Book Review: The Keeper of Night by Kylie Lee Baker

Wednesday, December 1, 2021



The Keeper of Night by Kylie Lee Baker
Length: 393 Pages
Genres: YA Fantasy
Rating: 4 out of 5 Stars

Trigger Warnings in this book for Violence, Gore, Death and Body Horror

"I was nothing but Death that bled from every organ and anger so vicious that it could tear the sky to shreds, drain the oceans dry, and crack the universe in two."

Another book recommended by my sister, who actually got an early copy of this and ended up really liking it! It was one of my options for my November Book of the Month so I jumped at the opportunity to snatch it up.

Ren Scarborough's life is measured by her differences. She is Half-Japanese and Half-English, raised in London by her father and stepmother. She is also part Reaper, soul collectors who can stop time with clocks made of pure silver and gold, and part Shinigami, demons that ferry souls down to the depths of the Japanese Underworld, Yomi. When she finally has enough of being abused for being different and her Shinigami powers explode -- literally -- leaving other reapers injured, she knows she will be hunted down and left to live the rest of her supernaturally long life trapped in a tomb. With little else to do, she escapes to Japan with her sensitive half-brother, Neven, by her side.

There, she travels to Yomi and meets the Goddess of Death herself, Izanami. She sets Ren up with an impossible task: kill three powerful Yokai to become one of her Shinigami. Ren accepts, and is helped on her task by the jovial, yet mysterious, Shinigami Hiro. Ren wants nothing more to belong, and to possibly find her mother along the way. And she will do anything to get it.
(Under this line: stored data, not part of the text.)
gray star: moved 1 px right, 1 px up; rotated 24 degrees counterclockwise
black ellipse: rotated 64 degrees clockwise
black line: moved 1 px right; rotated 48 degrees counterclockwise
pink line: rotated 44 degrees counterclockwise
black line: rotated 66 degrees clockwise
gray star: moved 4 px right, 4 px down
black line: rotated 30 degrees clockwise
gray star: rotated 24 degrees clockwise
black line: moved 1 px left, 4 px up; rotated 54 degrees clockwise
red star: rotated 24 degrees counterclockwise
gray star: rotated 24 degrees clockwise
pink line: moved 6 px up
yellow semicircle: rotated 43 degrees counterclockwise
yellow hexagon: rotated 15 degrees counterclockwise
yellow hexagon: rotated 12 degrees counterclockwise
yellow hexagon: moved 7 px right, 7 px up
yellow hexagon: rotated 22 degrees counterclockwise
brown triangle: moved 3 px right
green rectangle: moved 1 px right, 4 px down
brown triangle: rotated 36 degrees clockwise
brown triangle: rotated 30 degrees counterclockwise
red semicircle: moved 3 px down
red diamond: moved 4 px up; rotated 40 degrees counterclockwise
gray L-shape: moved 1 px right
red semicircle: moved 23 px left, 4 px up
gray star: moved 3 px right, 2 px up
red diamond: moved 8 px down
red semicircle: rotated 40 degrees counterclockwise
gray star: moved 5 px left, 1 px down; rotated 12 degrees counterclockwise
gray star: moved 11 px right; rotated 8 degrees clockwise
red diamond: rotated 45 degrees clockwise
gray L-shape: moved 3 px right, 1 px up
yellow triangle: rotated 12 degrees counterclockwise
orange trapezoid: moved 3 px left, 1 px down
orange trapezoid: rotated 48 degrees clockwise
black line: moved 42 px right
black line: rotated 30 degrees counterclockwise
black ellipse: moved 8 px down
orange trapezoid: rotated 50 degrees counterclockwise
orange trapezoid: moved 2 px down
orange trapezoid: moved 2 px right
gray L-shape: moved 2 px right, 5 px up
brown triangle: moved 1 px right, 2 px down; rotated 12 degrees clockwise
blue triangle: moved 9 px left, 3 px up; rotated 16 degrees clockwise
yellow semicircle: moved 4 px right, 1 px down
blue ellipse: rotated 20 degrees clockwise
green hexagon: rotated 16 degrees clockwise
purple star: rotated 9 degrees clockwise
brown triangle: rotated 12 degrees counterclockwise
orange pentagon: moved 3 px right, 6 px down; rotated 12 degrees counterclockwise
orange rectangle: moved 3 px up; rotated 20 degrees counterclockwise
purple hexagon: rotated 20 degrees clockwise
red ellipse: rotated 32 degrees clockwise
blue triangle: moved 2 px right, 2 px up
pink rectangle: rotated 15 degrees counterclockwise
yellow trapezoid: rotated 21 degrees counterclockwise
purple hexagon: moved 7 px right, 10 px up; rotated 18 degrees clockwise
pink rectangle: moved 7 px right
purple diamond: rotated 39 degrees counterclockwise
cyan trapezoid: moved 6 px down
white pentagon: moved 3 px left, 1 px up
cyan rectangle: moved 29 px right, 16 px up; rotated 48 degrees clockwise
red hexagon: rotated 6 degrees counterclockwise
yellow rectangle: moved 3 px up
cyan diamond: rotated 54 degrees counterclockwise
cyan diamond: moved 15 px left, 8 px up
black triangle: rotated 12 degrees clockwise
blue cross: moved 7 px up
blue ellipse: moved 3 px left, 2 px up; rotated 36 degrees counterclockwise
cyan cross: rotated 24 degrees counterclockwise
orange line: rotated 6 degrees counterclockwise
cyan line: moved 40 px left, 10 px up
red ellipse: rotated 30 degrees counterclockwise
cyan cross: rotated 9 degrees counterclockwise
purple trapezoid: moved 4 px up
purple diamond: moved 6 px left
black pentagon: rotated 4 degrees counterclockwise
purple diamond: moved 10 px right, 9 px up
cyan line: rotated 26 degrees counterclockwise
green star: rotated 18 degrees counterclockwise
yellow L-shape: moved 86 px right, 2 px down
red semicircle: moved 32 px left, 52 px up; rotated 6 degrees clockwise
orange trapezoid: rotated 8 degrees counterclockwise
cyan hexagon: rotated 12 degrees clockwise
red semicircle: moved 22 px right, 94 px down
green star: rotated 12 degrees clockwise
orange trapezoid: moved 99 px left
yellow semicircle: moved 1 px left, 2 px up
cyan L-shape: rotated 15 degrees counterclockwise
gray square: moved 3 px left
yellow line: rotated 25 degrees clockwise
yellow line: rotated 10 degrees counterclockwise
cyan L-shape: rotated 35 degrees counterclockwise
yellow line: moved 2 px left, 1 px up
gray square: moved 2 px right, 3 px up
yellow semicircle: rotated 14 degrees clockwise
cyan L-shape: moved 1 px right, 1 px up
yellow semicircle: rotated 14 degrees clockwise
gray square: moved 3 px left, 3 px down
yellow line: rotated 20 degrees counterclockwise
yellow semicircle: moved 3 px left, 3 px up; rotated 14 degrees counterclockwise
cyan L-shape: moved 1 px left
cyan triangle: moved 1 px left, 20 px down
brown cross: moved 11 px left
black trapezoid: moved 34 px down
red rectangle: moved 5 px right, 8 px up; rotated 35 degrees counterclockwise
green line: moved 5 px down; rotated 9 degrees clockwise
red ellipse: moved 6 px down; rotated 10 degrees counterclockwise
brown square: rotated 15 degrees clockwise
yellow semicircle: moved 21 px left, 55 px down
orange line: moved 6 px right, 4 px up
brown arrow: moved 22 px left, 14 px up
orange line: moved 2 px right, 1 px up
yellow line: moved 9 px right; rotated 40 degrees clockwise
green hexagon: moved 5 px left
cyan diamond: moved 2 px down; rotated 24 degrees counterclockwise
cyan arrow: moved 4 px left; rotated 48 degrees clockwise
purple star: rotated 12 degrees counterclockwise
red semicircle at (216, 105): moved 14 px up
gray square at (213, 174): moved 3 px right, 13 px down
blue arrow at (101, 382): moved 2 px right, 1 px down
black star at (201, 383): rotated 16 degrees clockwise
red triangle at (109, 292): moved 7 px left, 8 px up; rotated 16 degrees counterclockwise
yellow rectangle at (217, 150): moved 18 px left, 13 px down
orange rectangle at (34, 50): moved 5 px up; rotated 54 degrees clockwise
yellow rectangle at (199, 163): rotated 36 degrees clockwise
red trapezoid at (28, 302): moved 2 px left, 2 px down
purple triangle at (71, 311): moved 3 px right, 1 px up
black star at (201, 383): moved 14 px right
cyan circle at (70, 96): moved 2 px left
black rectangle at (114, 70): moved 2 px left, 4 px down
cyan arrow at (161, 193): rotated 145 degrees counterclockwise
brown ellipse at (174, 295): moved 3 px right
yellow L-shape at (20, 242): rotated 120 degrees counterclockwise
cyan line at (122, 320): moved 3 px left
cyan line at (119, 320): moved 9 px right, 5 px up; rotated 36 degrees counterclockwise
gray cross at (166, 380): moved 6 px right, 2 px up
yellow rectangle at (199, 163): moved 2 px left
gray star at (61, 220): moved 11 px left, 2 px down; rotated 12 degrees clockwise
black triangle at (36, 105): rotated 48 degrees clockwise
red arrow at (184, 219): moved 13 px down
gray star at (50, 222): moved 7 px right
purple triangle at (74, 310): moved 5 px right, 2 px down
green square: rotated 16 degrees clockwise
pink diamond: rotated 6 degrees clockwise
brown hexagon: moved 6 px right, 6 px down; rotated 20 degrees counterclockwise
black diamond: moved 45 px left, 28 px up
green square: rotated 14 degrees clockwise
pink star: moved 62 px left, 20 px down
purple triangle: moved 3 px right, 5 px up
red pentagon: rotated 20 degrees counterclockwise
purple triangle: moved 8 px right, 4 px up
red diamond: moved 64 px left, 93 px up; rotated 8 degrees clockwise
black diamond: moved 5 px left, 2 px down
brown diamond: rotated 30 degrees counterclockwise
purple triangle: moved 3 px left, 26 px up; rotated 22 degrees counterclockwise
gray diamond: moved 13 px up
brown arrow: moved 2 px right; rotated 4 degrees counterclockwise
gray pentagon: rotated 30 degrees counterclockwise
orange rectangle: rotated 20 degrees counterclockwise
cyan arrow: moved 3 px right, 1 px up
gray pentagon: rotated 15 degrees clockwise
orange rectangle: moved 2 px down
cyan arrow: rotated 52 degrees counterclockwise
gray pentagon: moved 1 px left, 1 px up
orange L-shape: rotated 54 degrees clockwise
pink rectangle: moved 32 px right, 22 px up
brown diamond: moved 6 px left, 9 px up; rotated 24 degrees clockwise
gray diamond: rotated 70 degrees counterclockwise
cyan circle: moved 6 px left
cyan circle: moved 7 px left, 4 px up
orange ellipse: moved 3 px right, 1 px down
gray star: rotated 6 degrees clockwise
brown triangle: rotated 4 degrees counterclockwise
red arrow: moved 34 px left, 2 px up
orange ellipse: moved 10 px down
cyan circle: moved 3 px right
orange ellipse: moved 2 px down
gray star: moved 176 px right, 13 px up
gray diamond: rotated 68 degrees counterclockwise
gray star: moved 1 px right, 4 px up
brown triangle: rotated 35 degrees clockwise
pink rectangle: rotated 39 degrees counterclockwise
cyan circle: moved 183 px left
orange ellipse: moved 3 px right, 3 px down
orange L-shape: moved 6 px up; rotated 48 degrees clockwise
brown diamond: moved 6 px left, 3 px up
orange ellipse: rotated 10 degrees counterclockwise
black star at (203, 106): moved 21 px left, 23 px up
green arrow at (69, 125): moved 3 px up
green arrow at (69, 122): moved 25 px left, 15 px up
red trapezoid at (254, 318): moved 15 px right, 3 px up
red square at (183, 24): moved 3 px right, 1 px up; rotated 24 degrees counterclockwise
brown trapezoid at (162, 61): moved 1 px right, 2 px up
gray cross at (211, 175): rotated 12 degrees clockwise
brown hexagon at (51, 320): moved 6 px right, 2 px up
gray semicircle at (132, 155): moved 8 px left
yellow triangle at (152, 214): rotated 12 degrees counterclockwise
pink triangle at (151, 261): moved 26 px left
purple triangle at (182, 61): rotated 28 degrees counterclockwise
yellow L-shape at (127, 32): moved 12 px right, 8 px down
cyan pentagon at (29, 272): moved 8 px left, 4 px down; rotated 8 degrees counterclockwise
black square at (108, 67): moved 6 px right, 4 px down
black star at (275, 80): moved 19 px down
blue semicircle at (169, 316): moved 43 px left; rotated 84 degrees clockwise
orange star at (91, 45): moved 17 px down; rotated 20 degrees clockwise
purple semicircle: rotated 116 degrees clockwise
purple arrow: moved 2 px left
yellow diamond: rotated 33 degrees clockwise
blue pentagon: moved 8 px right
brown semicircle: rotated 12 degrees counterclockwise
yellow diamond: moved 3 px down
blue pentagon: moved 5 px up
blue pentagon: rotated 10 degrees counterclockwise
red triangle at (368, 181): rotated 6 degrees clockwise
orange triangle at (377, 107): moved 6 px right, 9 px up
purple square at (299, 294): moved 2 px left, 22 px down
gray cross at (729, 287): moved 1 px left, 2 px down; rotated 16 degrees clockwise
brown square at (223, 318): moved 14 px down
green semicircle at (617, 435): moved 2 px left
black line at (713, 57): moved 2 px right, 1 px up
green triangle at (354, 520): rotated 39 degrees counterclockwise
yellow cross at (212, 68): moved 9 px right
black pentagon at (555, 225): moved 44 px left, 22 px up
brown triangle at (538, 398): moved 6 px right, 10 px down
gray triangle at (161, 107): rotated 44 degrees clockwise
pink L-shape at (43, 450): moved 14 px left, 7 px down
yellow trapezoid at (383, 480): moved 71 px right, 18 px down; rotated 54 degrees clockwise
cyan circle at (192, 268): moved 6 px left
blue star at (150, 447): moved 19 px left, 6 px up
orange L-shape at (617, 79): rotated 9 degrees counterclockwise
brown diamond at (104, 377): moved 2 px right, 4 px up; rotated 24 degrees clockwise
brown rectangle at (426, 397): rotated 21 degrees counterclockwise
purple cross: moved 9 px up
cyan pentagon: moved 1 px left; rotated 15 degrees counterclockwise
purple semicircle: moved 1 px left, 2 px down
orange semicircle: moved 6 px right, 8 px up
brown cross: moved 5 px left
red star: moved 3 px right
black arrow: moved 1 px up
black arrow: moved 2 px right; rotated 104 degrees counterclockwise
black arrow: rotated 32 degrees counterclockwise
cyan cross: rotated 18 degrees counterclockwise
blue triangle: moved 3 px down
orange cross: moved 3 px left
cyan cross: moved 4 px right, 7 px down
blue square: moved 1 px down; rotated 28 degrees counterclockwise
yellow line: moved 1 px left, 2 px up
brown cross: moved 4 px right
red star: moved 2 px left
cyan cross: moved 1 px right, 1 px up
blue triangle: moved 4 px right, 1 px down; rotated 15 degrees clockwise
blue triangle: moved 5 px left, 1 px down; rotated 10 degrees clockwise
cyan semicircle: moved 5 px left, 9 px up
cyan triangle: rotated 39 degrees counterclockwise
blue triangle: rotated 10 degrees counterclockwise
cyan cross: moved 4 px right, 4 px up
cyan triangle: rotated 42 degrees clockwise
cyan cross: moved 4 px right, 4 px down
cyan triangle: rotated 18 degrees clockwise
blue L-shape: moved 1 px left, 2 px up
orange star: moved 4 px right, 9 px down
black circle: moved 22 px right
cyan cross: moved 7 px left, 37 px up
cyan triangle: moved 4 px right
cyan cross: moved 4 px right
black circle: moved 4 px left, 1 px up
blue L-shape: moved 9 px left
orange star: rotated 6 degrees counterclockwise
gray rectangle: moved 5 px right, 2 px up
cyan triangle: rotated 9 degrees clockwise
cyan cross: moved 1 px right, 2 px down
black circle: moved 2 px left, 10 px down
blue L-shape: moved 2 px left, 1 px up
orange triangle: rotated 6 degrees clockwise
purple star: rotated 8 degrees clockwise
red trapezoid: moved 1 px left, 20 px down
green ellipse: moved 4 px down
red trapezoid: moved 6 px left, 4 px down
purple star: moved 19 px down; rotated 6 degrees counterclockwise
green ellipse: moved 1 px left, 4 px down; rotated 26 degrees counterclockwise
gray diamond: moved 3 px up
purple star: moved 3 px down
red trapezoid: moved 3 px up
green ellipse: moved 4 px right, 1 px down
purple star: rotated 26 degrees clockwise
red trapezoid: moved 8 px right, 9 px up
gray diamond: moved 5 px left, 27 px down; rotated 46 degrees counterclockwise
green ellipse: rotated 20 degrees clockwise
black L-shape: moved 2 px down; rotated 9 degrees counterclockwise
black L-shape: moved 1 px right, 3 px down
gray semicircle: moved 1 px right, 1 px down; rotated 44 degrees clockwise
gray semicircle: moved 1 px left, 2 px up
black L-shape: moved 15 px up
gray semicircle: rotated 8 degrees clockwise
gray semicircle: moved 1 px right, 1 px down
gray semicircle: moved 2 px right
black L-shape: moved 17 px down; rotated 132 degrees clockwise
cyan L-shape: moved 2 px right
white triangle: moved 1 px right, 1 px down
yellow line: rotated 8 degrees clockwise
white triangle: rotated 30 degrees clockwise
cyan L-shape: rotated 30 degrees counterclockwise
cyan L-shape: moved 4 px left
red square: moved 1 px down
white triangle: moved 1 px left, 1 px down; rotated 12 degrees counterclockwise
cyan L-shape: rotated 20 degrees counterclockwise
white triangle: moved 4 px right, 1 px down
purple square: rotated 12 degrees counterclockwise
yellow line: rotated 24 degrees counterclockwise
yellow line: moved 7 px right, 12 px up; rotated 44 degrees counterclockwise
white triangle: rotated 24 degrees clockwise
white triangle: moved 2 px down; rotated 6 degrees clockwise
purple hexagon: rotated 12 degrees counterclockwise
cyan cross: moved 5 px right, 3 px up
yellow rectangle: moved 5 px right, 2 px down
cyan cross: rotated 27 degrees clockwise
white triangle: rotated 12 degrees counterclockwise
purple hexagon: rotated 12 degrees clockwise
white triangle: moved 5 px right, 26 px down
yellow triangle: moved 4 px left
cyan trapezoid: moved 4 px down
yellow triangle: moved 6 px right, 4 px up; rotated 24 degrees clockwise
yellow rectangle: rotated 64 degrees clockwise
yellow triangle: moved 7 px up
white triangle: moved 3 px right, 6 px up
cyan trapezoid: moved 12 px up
Abby warned me that this one took a minute to get going, with much of the first half being devoted to worldbuilding, but as a fantasy lover I was no stranger to that, and actually don't mind it! At times I clashed with the writing style, which sometimes was too descriptive at the cost of losing tension and readability, stumbling into repeating the same thing again and again. However I loved the mythology in this book, and learning about these amazing monsters and Gods. Ren you'll either love or hate -- she is boiling over with emotion and righteous anger, so much so it sometimes comes at the cost of her relationships. The ending was phenomenal, and luckily, we have another book to look forward to! Check this one out if you're getting tired of good girls and the crushing amounts of Euro-centric fantasy populating the genre.